Russian hackers have targeted European government systems ahead of the EU parliament election, cybersecurity firm FireEye said Thursday.
The company found that two state-sponsored hacking groups, APT28 and Sandworm, used spear phishing — the practice of sending out emails designed to look like they’re from a trusted party — in an attempt to obtain government information.
FireEye said European government institutions were sent emails with links to websites that appeared to be authentic, luring a person into changing their password and thus sharing their credentials with hackers.
APT28, more popularly known as Fancy Bear, is believed to be linked to Russian military intelligence agency GRU and has been labelled as one of the malicious actors behind the 2016 Democratic National Convention hack.
Sandworm, meanwhile, has also been tied to Russia and is believed to have been behind the NotPetya ransomware attacks last year which targeted mainly Ukrainian institutions.
The spying efforts of the two hacking groups appeared to be coordinated, but the tools used by both differed, FireEye said. The company said it noticed a “significant increase” in activity from the groups in mid-2018 and that the cyberespionage campaign is ongoing.
“The groups could be trying to gain access to the targeted networks in order to gather information that will allow Russia to make more informed political decisions, or it could be gearing up to leak data that would be damaging for a particular political party or candidate ahead of the European elections,” Benjamin Read, senior manager of cyberespionage analysis at FireEye, said in a statement Thursday.

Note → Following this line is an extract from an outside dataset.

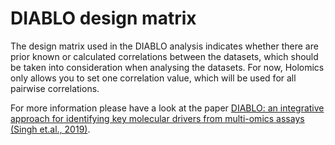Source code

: # DIABLO design matrix

The design matrix used in the DIABLO analysis indicates whether there are prior known or calculated correlations between the datasets, which should be taken into consideration when analysing the datasets. For now, Holomics only allows you to set one correlation value, which will be used for all pairwise correlations.

For more information please have a look at the paper <a class='mixOmics-link' href="https://academic.oup.com/bioinformatics/article/35/17/3055/5292387" rel="noreferrer noopener" target="_blank">DIABLO: an integrative approach for identifying key molecular drivers from multi-omics assays (Singh et.al., 2019)</a>.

FireEye, founded in 2004, provides several cybersecurity services, including intelligence analysis, disaster response and outsourced managed security operations. The firm is reported to have worked with Facebook and Google to spot disinformation campaigns.
The firm’s findings are likely to fuel worries over the possibility that Russia may influence upcoming EU elections. As Europe braces itself for a fresh parliamentary vote in May, tensions are running high over the potential for foreign states like Russia to use their cyber capability to sway the results.
French President Emmanuel Macron recently called for a “European Renaissance” to combat cyber attacks and foreign funding for European political parties, while former NATO Secretary General Anders Fogh Rasmussen has warned Russia will be a “major malign actor” in the upcoming EU poll.
“The link between this activity and the European elections is yet to be confirmed, but the multiple voting systems and political parties involved in the elections creates a broad attack surface for hackers,” FireEye’s Read said.
FireEye said the cyberspying efforts were concentrated on NATO member states but declined to identify which specific organisations had been targeted. It also said it was unable to state whether any sensitive data had been leaked from institutions as a result. However, it added that cyber campaigns of this size are usually successful.
The Milpitas, California-based firm said the cyber attack also targeted French and German media outlets, Russian political opposition groups and Russia-linked LGBT organisations.
FireEye’s alert over Russian hacking follows a similar announcement from Microsoft. The tech giant said last month that hackers linked to Strontium — another name for APT28 — carried out phishing campaigns on think-tanks and non-profit organisations in Europe.